John Hockenberry: Really? In Mexico, the Associated Press, in Mexico, is estimating that the shutdown of activities in Mexico City alone is costing the economy $57 million a day. There are border closings and increased vigilance in the ways that you’ve been familiar with in the past. What are the costs?
Guy Martin: I think we’re looking at borders in the wrong way. What I mean by that, specifically, is that the virus does not care where the border is.
John Hockenberry: Yeah [laughs]. That’s obvious.
Guy Martin: So it’s going to go with the people wherever the people are going. Because the outbreak accidentally, or in this case the viral outbreak happened in Mexico, obviously there’s a lot of traffic between Mexico and the United States. We are the Americas. And the virus looks at the continent of the United States, if you will.
John Hockenberry: Sure.
Guy Martin: If we can personify or anthropomorphize the virus a little bit, as like an opportunistic thing: “Oh, hey, this dude’s getting on a plane, he’s going here, or he’s getting on a truck. And these people are going to Mexico City. Or these people are coming back.” There is no border.
John Hockenberry: And with more than six billion people on planet earth, there’s an enormous landscape out there for viruses, again to take the virus’ perspective. There’s all kinds of hosts and borders really matter less than this enormous biomass called humanity.
Guy Martin: Well, absolutely. That’s the opportunistic part of is, right? I mean that's the way that that works.
John Hockenberry: So, do you agree with the World Health Organization: Containment is not possible?
Guy Martin: I think each country has to have a response otherwise we’d be crazy. We don’t want it to become a pandemic, I think now it's an "epidemic," right? Classified as an epidemic?
Daljit Dhaliwal, The Takeaway: Does it also raise interesting questions around profiling, as well?

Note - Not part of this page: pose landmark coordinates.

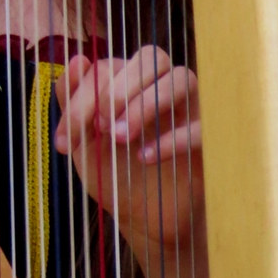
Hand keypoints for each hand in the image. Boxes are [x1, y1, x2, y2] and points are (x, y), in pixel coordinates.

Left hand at [53, 46, 202, 252]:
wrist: (143, 220)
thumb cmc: (113, 173)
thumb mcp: (84, 142)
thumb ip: (73, 102)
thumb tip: (78, 59)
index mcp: (128, 80)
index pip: (108, 66)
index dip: (83, 97)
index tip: (66, 139)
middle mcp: (161, 84)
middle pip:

Guy Martin: The profiling is the same. Whether you’re looking for someone that’s sick or looking for somebody with a gun or somebody with a bomb. It’s the same. It is a police technique.
John Hockenberry: And with costs and with uncertainties and indeed when you’re talking about viruses, the number of suspects is in the hundreds of billions, and that’s just what your hand can hold.
Guy Martin: Exactly. It’s not as if you’re trying to isolate a person with a bomb or malicious intent. These are ordinary people. You’re trying to isolate someone medically. That’s a far more difficult sieve to put over the population than just looking for somebody with a knife or a gun.
John Hockenberry: Security is perhaps a state of mind rather than an actual tactic at this point. Guy Martin, senior correspondent for security for Conde Nast Traveller. Thanks so much for being with us.
Guy Martin: Thank you.
John Hockenberry: As we’ve been reporting, the CDC has confirmed that swine flu has killed the first person in the U.S., a 23-month-old child in Texas. It may have you worried about your own child, but here is a takeaway:
Dr. Susan P. Fisher-Hoch, Epidemiologist at the University of Texas [on tape]: It’s a very bad idea just to go to the doctors with a mild fever, because that’s the place to get infected, because everybody will go there with their infected kids and their infected older people. So one of the places that you’re going to be able to catch this virus, if you haven’t caught it already, is the doctor’s office or emergency room in the hospital.
John Hockenberry: Yes, children with mild fevers should not go to the doctor, according Dr. Susan P. Fisher-Hoch, an epidemiologist at the University of Texas, School of Public Health. She spoke to us this morning and is the author of the book “Level Four: Virus Hunters of the CDC.”